Start of Exercise data

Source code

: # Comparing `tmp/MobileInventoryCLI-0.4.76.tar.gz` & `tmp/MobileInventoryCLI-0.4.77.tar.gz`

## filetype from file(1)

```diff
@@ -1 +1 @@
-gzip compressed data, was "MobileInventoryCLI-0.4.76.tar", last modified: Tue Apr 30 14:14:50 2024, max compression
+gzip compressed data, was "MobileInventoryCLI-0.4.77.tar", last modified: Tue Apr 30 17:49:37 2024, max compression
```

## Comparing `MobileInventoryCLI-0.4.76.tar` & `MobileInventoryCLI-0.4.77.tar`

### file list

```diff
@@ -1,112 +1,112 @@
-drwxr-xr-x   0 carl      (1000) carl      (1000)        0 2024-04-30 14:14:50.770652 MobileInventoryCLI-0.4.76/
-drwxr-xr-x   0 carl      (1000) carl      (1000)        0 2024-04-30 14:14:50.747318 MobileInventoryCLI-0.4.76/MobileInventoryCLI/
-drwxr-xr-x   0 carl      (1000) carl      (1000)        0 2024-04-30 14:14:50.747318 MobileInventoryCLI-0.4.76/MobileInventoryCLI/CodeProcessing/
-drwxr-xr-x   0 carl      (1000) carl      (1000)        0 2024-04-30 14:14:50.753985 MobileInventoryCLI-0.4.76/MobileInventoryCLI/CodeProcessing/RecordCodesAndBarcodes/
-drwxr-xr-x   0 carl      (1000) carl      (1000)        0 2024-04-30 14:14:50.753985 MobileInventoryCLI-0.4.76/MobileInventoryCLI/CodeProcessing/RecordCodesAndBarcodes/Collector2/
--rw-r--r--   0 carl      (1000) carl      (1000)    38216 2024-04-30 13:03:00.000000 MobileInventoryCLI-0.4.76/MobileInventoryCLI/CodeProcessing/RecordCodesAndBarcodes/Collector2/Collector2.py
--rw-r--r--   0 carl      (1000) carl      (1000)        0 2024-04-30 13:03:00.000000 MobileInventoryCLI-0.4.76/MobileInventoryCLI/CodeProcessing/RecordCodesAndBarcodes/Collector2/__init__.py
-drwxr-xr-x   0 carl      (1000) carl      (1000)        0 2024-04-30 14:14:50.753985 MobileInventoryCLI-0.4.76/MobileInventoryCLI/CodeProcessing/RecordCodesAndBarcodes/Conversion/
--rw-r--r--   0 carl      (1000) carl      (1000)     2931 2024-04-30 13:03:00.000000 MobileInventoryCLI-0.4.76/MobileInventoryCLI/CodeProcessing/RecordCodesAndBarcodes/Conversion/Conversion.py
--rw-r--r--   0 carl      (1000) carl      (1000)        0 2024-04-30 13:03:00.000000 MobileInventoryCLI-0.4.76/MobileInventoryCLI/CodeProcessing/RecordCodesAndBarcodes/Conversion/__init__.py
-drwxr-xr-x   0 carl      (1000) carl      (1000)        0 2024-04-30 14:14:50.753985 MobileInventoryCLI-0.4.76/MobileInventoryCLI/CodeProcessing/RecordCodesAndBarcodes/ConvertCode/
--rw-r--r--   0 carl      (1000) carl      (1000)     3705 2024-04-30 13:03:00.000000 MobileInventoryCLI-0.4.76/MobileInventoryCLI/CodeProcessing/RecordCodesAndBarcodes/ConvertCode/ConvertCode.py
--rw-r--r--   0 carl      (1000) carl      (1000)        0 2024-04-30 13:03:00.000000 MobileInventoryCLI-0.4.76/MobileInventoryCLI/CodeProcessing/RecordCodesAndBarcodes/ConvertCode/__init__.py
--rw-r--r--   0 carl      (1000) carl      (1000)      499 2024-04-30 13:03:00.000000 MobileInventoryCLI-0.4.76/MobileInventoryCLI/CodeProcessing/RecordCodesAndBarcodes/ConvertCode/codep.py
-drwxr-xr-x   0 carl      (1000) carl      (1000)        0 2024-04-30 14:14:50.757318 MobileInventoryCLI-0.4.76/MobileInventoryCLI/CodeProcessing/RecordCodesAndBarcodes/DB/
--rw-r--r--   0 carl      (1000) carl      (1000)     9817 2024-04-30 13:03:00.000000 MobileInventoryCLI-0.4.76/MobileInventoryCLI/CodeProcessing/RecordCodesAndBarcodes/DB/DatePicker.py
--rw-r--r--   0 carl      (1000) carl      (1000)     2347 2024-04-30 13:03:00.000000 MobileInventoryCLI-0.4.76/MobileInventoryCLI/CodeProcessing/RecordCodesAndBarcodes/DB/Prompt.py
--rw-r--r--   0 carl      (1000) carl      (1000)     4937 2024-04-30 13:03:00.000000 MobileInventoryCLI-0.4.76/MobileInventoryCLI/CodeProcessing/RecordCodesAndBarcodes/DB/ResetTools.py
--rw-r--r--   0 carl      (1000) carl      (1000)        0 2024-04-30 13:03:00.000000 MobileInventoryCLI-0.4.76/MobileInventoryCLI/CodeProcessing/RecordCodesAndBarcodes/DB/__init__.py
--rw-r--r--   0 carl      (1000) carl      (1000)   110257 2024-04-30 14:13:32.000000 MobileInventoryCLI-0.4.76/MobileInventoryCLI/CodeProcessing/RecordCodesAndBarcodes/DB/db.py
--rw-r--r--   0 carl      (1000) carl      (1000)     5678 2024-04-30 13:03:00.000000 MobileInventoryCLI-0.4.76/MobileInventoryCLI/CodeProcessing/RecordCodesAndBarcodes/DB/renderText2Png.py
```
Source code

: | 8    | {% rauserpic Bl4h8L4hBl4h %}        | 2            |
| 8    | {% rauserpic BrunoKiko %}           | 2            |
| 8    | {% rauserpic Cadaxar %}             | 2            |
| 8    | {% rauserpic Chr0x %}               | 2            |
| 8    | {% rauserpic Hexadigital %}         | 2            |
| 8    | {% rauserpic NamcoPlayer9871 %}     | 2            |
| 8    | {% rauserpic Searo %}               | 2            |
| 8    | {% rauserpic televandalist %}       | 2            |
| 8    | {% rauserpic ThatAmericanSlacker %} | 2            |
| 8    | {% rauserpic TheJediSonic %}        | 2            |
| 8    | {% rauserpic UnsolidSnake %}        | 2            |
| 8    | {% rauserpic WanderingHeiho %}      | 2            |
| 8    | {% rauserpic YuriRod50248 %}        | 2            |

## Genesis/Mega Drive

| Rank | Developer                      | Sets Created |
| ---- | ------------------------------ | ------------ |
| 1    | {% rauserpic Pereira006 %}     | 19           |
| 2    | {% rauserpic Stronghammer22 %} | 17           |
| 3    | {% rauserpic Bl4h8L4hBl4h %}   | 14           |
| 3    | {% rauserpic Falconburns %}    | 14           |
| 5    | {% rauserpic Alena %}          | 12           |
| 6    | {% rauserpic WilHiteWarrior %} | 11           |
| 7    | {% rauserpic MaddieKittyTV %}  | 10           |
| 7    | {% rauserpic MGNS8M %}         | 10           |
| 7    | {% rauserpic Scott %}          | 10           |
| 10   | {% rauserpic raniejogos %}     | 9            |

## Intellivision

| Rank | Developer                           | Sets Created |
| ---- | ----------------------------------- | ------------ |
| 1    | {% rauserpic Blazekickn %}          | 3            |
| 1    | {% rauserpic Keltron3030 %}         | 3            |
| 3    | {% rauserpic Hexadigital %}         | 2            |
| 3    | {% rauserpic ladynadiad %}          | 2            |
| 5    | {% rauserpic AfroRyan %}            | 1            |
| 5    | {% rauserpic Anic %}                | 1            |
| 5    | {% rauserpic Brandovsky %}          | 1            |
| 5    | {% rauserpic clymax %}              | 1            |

End of Exercise data

◆ **Assignment**
Could you repeat every record above exactly as it stands?

◆ **Written answer**
Source code

: # Comparing `tmp/MobileInventoryCLI-0.4.76.tar.gz` & `tmp/MobileInventoryCLI-0.4.77.tar.gz`

## filetype from file(1)

```diff
@@ -1 +1 @@
-gzip compressed data, was "MobileInventoryCLI-0.4.76.tar", last modified: Tue Apr 30 14:14:50 2024, max compression
+gzip compressed data, was "MobileInventoryCLI-0.4.77.tar", last modified: Tue Apr 30 17:49:37 2024, max compression
```

## Comparing `MobileInventoryCLI-0.4.76.tar` & `MobileInventoryCLI-0.4.77.tar`

### file list

```diff
@@ -1,112 +1,112 @@
-drwxr-xr-x   0 carl      (1000) carl      (1000)        0 2024-04-30 14:14:50.770652 MobileInventoryCLI-0.4.76/
-drwxr-xr-x   0 carl      (1000) carl      (1000)        0 2024-04-30 14:14:50.747318 MobileInventoryCLI-0.4.76/MobileInventoryCLI/
-drwxr-xr-x   0 carl      (1000) carl      (1000)        0 2024-04-30 14:14:50.747318 MobileInventoryCLI-0.4.76/MobileInventoryCLI/CodeProcessing/
-drwxr-xr-x   0 carl      (1000) carl      (1000)        0 2024-04-30 14:14:50.753985 MobileInventoryCLI-0.4.76/MobileInventoryCLI/CodeProcessing/RecordCodesAndBarcodes/
-drwxr-xr-x   0 carl      (1000) carl      (1000)        0 2024-04-30 14:14:50.753985 MobileInventoryCLI-0.4.76/MobileInventoryCLI/CodeProcessing/RecordCodesAndBarcodes/Collector2/
--rw-r--r--   0 carl      (1000) carl      (1000)    38216 2024-04-30 13:03:00.000000 MobileInventoryCLI-0.4.76/MobileInventoryCLI/CodeProcessing/RecordCodesAndBarcodes/Collector2/Collector2.py
--rw-r--r--   0 carl      (1000) carl      (1000)        0 2024-04-30 13:03:00.000000 MobileInventoryCLI-0.4.76/MobileInventoryCLI/CodeProcessing/RecordCodesAndBarcodes/Collector2/__init__.py
-drwxr-xr-x   0 carl      (1000) carl      (1000)        0 2024-04-30 14:14:50.753985 MobileInventoryCLI-0.4.76/MobileInventoryCLI/CodeProcessing/RecordCodesAndBarcodes/Conversion/
--rw-r--r--   0 carl      (1000) carl      (1000)     2931 2024-04-30 13:03:00.000000 MobileInventoryCLI-0.4.76/MobileInventoryCLI/CodeProcessing/RecordCodesAndBarcodes/Conversion/Conversion.py
--rw-r--r--   0 carl      (1000) carl      (1000)        0 2024-04-30 13:03:00.000000 MobileInventoryCLI-0.4.76/MobileInventoryCLI/CodeProcessing/RecordCodesAndBarcodes/Conversion/__init__.py
-drwxr-xr-x   0 carl      (1000) carl      (1000)        0 2024-04-30 14:14:50.753985 MobileInventoryCLI-0.4.76/MobileInventoryCLI/CodeProcessing/RecordCodesAndBarcodes/ConvertCode/
--rw-r--r--   0 carl      (1000) carl      (1000)     3705 2024-04-30 13:03:00.000000 MobileInventoryCLI-0.4.76/MobileInventoryCLI/CodeProcessing/RecordCodesAndBarcodes/ConvertCode/ConvertCode.py
--rw-r--r--   0 carl      (1000) carl      (1000)        0 2024-04-30 13:03:00.000000 MobileInventoryCLI-0.4.76/MobileInventoryCLI/CodeProcessing/RecordCodesAndBarcodes/ConvertCode/__init__.py
--rw-r--r--   0 carl      (1000) carl      (1000)      499 2024-04-30 13:03:00.000000 MobileInventoryCLI-0.4.76/MobileInventoryCLI/CodeProcessing/RecordCodesAndBarcodes/ConvertCode/codep.py
-drwxr-xr-x   0 carl      (1000) carl      (1000)        0 2024-04-30 14:14:50.757318 MobileInventoryCLI-0.4.76/MobileInventoryCLI/CodeProcessing/RecordCodesAndBarcodes/DB/
--rw-r--r--   0 carl      (1000) carl      (1000)     9817 2024-04-30 13:03:00.000000 MobileInventoryCLI-0.4.76/MobileInventoryCLI/CodeProcessing/RecordCodesAndBarcodes/DB/DatePicker.py
--rw-r--r--   0 carl      (1000) carl      (1000)     2347 2024-04-30 13:03:00.000000 MobileInventoryCLI-0.4.76/MobileInventoryCLI/CodeProcessing/RecordCodesAndBarcodes/DB/Prompt.py
--rw-r--r--   0 carl      (1000) carl      (1000)     4937 2024-04-30 13:03:00.000000 MobileInventoryCLI-0.4.76/MobileInventoryCLI/CodeProcessing/RecordCodesAndBarcodes/DB/ResetTools.py
--rw-r--r--   0 carl      (1000) carl      (1000)        0 2024-04-30 13:03:00.000000 MobileInventoryCLI-0.4.76/MobileInventoryCLI/CodeProcessing/RecordCodesAndBarcodes/DB/__init__.py
--rw-r--r--   0 carl      (1000) carl      (1000)   110257 2024-04-30 14:13:32.000000 MobileInventoryCLI-0.4.76/MobileInventoryCLI/CodeProcessing/RecordCodesAndBarcodes/DB/db.py
--rw-r--r--   0 carl      (1000) carl      (1000)     5678 2024-04-30 13:03:00.000000 MobileInventoryCLI-0.4.76/MobileInventoryCLI/CodeProcessing/RecordCodesAndBarcodes/DB/renderText2Png.py
```
Source code

: | 8    | {% rauserpic Bl4h8L4hBl4h %}        | 2            |
| 8    | {% rauserpic BrunoKiko %}           | 2            |
| 8    | {% rauserpic Cadaxar %}             | 2            |
| 8    | {% rauserpic Chr0x %}               | 2            |
| 8    | {% rauserpic Hexadigital %}         | 2            |
| 8    | {% rauserpic NamcoPlayer9871 %}     | 2            |
| 8    | {% rauserpic Searo %}               | 2            |
| 8    | {% rauserpic televandalist %}       | 2            |
| 8    | {% rauserpic ThatAmericanSlacker %} | 2            |
| 8    | {% rauserpic TheJediSonic %}        | 2            |
| 8    | {% rauserpic UnsolidSnake %}        | 2            |
| 8    | {% rauserpic WanderingHeiho %}      | 2            |
| 8    | {% rauserpic YuriRod50248 %}        | 2            |

## Genesis/Mega Drive

| Rank | Developer                      | Sets Created |
| ---- | ------------------------------ | ------------ |
| 1    | {% rauserpic Pereira006 %}     | 19           |
| 2    | {% rauserpic Stronghammer22 %} | 17           |
| 3    | {% rauserpic Bl4h8L4hBl4h %}   | 14           |
| 3    | {% rauserpic Falconburns %}    | 14           |
| 5    | {% rauserpic Alena %}          | 12           |
| 6    | {% rauserpic WilHiteWarrior %} | 11           |
| 7    | {% rauserpic MaddieKittyTV %}  | 10           |
| 7    | {% rauserpic MGNS8M %}         | 10           |
| 7    | {% rauserpic Scott %}          | 10           |
| 10   | {% rauserpic raniejogos %}     | 9            |

## Intellivision

| Rank | Developer                           | Sets Created |
| ---- | ----------------------------------- | ------------ |
| 1    | {% rauserpic Blazekickn %}          | 3            |
| 1    | {% rauserpic Keltron3030 %}         | 3            |
| 3    | {% rauserpic Hexadigital %}         | 2            |
| 3    | {% rauserpic ladynadiad %}          | 2            |
| 5    | {% rauserpic AfroRyan %}            | 1            |
| 5    | {% rauserpic Anic %}                | 1            |
| 5    | {% rauserpic Brandovsky %}          | 1            |
| 5    | {% rauserpic clymax %}              | 1            |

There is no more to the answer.